Written on 07 November 2014.
Despite the dominance of family firms, most academic research is not targeted to them and they remain largely unknown in the literature. Research regarding the specificities of management and governance practices of family firms is especially scarce. The EDHEC Family Business Center undertakes research on management quality within family firms, developing issues such as governance, management, succession, finance and family business role in society. PhD. Lopez-de-Silanes, F. and Dr. Timothée Waxin have recently published interesting papers on these issues.
Is CEO education relevant for productivity?
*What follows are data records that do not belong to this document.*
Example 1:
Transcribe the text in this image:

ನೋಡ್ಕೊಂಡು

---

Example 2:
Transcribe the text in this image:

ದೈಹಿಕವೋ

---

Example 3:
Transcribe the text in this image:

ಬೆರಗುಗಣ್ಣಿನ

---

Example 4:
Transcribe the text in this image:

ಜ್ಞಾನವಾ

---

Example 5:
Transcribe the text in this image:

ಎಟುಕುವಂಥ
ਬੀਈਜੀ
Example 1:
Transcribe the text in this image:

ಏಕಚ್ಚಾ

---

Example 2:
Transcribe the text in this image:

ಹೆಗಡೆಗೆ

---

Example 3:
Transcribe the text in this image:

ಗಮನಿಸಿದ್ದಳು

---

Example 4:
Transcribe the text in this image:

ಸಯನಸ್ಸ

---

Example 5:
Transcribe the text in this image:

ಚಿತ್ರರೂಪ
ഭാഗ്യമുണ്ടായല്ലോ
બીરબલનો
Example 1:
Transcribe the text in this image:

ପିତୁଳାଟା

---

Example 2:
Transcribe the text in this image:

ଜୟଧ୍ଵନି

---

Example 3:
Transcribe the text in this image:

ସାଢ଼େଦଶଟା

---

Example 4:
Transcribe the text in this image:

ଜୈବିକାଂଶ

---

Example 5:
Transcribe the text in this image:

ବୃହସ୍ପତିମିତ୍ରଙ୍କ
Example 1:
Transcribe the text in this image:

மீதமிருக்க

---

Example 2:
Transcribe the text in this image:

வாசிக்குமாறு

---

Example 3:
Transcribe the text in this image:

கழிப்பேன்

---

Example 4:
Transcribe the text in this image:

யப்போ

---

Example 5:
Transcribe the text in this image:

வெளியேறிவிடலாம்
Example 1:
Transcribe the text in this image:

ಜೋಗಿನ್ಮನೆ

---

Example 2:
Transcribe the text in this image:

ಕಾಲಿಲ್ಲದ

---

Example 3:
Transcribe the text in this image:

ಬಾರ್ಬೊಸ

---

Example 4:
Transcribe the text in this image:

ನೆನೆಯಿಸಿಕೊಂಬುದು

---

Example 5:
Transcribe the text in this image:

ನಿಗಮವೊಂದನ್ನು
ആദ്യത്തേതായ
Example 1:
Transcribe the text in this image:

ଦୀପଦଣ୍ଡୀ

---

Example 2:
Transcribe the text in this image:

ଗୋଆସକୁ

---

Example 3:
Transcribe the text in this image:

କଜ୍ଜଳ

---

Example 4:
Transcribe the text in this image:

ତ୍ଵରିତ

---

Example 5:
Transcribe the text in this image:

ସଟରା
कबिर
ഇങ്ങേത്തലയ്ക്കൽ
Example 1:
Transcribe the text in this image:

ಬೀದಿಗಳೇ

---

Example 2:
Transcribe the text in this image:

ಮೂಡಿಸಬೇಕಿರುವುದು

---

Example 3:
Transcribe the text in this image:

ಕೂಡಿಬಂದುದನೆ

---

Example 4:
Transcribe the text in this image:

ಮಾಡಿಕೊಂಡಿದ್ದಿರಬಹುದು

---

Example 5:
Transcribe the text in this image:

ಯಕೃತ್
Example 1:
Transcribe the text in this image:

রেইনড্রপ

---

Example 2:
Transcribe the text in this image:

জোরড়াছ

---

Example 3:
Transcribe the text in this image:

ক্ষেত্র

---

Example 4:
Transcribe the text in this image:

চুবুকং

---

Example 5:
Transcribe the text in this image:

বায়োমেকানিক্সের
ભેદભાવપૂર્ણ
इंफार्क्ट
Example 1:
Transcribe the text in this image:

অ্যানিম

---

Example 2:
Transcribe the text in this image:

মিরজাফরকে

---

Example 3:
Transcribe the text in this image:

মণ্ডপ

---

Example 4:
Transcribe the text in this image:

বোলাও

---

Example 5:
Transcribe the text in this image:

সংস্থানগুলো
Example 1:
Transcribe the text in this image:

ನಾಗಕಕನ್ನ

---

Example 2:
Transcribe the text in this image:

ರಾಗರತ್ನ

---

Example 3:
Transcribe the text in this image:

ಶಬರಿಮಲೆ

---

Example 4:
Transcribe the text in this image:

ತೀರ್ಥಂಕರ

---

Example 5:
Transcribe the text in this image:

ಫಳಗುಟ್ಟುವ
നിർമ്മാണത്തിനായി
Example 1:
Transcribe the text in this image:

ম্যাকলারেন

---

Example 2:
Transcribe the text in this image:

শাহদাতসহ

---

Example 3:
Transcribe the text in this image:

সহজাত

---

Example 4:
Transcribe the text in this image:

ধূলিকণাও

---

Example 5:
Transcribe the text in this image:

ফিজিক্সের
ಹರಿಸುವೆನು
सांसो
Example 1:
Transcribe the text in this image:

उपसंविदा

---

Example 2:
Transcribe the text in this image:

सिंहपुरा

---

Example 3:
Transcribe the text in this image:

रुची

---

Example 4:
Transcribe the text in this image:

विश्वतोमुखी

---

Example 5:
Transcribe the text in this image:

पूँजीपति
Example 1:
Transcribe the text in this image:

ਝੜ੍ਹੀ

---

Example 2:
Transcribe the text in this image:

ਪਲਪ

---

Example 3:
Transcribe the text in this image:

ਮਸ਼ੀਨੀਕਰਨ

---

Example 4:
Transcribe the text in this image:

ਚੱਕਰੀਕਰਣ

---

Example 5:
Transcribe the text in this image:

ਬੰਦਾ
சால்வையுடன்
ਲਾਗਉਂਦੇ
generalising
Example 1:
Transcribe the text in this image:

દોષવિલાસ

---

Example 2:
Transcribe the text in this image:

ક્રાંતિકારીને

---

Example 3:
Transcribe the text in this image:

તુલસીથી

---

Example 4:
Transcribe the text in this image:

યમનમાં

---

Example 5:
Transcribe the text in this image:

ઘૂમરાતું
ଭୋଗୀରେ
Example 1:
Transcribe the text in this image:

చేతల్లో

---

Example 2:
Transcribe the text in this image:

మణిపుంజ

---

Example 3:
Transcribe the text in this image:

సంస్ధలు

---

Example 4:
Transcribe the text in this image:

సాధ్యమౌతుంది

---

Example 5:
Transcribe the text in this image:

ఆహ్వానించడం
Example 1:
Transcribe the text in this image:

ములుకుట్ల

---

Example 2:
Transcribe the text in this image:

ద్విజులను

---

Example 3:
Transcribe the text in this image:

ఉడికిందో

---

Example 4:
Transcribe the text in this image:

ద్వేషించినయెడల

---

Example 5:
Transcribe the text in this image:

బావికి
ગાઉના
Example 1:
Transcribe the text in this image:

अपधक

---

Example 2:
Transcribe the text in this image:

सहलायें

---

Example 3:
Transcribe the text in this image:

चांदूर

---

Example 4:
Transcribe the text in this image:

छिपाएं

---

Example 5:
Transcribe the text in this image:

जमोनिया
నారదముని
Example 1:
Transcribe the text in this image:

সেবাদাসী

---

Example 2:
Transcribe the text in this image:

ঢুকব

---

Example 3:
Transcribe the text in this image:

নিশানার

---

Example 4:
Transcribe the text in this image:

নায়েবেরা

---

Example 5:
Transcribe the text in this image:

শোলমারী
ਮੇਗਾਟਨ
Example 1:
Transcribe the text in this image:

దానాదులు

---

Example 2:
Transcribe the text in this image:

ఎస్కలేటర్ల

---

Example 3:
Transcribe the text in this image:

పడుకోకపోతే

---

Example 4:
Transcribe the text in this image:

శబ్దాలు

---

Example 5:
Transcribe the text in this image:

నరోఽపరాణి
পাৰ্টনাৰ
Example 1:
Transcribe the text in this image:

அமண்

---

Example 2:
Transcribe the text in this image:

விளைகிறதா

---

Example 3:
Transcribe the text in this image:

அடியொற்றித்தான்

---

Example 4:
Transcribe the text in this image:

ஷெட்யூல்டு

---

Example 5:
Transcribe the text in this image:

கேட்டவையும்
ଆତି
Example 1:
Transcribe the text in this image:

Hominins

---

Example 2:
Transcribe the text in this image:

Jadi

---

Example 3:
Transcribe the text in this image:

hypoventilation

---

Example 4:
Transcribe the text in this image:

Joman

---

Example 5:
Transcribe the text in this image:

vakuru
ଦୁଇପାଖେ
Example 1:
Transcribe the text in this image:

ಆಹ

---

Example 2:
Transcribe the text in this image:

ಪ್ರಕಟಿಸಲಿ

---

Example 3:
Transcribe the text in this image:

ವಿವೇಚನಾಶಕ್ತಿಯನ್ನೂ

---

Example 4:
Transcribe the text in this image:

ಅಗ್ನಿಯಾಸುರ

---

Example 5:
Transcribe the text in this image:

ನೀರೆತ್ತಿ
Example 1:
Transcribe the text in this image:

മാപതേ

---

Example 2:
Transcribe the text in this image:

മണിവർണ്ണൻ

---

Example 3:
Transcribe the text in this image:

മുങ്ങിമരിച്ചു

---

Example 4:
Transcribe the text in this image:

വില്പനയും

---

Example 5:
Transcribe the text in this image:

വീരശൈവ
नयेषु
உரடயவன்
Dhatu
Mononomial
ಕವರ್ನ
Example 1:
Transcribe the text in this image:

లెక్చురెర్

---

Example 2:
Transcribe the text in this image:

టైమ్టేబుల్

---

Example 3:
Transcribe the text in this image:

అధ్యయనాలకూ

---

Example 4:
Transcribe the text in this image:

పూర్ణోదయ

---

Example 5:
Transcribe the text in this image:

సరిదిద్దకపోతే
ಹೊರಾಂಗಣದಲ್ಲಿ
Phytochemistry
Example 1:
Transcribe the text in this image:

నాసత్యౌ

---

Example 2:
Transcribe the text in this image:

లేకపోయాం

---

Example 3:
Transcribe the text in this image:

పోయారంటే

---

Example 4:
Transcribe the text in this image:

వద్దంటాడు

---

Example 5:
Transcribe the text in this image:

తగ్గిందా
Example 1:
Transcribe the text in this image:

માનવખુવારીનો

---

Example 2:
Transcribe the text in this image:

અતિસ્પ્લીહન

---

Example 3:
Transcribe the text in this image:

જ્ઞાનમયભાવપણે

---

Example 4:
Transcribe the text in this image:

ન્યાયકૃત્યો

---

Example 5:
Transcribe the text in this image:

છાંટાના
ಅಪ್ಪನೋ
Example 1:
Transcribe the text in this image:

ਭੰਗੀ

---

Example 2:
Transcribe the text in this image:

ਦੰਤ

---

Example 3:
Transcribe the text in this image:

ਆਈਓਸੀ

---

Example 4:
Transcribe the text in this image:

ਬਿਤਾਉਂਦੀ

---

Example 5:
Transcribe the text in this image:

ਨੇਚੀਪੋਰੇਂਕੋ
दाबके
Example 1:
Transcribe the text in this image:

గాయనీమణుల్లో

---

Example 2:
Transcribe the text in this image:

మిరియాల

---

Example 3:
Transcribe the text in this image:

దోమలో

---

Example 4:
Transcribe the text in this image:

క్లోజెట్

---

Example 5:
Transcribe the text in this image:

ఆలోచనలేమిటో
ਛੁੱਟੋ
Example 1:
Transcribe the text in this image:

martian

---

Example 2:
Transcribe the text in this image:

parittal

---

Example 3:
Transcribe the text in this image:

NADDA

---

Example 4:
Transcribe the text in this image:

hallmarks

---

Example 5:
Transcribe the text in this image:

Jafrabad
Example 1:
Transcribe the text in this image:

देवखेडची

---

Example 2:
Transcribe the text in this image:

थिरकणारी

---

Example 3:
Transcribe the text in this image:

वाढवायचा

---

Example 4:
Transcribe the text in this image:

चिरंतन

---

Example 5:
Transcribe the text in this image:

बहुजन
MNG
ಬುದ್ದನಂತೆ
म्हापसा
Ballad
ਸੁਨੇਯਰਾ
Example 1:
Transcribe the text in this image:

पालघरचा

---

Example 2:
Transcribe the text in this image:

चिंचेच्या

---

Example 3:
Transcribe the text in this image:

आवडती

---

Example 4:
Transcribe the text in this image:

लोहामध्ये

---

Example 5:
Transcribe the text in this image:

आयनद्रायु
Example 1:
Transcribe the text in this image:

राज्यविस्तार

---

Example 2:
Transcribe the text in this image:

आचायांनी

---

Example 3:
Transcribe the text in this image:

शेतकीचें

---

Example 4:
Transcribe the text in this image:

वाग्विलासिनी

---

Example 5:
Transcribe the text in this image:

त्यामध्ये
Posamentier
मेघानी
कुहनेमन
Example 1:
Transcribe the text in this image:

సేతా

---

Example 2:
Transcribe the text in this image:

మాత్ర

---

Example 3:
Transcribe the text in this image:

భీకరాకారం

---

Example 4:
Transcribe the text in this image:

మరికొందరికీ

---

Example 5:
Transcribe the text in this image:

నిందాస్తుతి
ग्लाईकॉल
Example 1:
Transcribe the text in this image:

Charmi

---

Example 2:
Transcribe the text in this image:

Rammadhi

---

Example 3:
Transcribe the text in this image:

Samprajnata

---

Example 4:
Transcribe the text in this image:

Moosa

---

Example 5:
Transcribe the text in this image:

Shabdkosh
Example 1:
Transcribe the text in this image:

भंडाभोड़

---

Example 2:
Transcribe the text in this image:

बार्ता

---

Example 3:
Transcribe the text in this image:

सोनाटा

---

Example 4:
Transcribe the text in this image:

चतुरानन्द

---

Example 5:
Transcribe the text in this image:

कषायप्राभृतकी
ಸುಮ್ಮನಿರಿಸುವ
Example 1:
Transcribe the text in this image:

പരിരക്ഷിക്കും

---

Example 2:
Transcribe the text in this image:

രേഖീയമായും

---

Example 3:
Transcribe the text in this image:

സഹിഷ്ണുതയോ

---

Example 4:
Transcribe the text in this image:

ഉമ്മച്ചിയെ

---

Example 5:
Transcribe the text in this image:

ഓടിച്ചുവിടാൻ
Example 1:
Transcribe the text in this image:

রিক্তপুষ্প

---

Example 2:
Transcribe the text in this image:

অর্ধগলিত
Lopez-de-Silanes, F. (2014)
Financiers and economists have speculated about the factors that may explain the documented large differences in productivity across firms. Differences in productivity are a central topic for family firms as they face the classic trade-off of family ownership. In this paper, we investigate the determinants of firm productivity using a newly constructed database of close to 50,000 firms around the world. We combine this data with sub-national regional geographic, institutional, cultural, and human capital variables that may impact firm productivity in a cross-section of over 1500 different regions in close to 100 countries. The econometric estimates show that top management education is a critical factor explaining firm-level differences in factor productivity: the contribution of managerial education (i.e. CEOs and top management) to firm productivity is close to five times that of non-management firm workers. These results imply that investment in the education of future family-firm managers, or hiring outside managers with high human capital may prove to be a profitable policy for family firms, leading to significant productivity enhancements. The human capital of future family generations is thus crucial when ensuring the survival of the firm under family control.